**Document extract:**

Modeling and experimental verification of a piezoelectric actuated flexible wing for Morphing and structural control

Abstract

Smart materials have been widely investigated by different research groups over the last ten years. They have been employed as sensors or actuators, as well as their combined applications, for vibration control, and most recently, energy harvesting problems. Among the different smart materials, the piezoelectric one has received most attention. They can be employed as sensors or actuators, simultaneously or separately, can be easily installed, have large bandwidth as well as are commercially available in different sizes. The researches related to smart materials have lead to relevant improvements in the aeronautical engineering field. In particular, smart materials have been used in bio-inspired structures that include the combination of active and optimized shape control (morphing wings), flapping wings, and control of structural properties in order to improve the aeroelastic behavior of a structure. Piezoelectric materials are used as actuators in the previous cited cases. The literature shows that the linear piezoelectric constitutive relation has been employed in actuation problems. However, the recent literature also shows that the manifestation of nonlinearities in piezoelectric actuation problems has not been properly considered. The goal in this project is the electroelastic modeling of a flexible wing with piezoelectric actuators for morphing, flapping and control of elastic properties. A nonlinear finite element model will be presented in order to obtain the governing equations. However, the nonlinear behavior of the piezoelectric material will be considered by adding additional nonlinear terms in the piezoelectric constitutive equation. The unsteady aerodynamics will be modeled with the vortex particle method. The resulting numeric model is an important contribution for a more accurate representation of electroaeroelastic systems. The numerical electroelastic and eletroaeroelastic results will be experimentally verified. (AU)

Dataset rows
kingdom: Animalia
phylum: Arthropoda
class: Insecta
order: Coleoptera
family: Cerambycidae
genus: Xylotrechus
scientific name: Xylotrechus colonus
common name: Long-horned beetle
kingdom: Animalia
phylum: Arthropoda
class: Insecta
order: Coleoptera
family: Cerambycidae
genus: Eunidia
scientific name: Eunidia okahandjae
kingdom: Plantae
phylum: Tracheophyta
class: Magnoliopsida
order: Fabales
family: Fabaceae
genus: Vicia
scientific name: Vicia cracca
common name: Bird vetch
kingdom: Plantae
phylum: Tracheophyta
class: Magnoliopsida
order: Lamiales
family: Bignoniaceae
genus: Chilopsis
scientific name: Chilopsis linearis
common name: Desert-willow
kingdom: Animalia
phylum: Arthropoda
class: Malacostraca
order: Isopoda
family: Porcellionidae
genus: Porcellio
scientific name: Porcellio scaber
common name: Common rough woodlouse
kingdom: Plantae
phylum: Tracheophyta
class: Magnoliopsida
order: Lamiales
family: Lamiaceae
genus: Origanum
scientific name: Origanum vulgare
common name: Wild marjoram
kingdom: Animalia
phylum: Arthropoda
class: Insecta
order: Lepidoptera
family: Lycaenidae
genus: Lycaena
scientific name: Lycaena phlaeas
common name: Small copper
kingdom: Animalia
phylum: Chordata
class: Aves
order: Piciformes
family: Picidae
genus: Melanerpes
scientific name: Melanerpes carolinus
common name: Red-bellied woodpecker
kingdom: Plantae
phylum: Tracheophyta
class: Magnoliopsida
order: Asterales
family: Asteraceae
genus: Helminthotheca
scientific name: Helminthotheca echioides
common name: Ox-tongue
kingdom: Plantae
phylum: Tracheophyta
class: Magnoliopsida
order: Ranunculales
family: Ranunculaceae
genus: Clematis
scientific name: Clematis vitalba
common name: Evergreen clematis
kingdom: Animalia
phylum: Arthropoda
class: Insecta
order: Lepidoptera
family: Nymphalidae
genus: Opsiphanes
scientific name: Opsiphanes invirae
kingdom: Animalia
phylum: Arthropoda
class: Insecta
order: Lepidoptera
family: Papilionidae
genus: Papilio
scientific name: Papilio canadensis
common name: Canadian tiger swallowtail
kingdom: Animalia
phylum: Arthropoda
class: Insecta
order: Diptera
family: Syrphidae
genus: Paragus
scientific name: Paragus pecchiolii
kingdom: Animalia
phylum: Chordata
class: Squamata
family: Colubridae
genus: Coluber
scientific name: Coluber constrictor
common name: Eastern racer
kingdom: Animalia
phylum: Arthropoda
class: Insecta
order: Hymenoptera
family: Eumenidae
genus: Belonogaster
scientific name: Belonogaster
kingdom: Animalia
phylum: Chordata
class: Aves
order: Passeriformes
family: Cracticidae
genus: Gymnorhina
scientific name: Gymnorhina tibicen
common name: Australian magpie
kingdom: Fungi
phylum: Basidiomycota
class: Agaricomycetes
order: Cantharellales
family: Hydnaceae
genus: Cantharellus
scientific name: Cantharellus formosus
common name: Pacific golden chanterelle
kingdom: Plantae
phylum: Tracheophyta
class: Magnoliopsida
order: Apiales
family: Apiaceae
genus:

**Required work:** In the abstract on the piezoelectric flexible wing, list each advantage of piezoelectric materials given in the sentence that begins "They can be employed as sensors or actuators."

**Completed exercise:**
- They can be employed as sensors or actuators, simultaneously or separately.
- They can be easily installed.
- They have large bandwidth.
- They are commercially available in different sizes.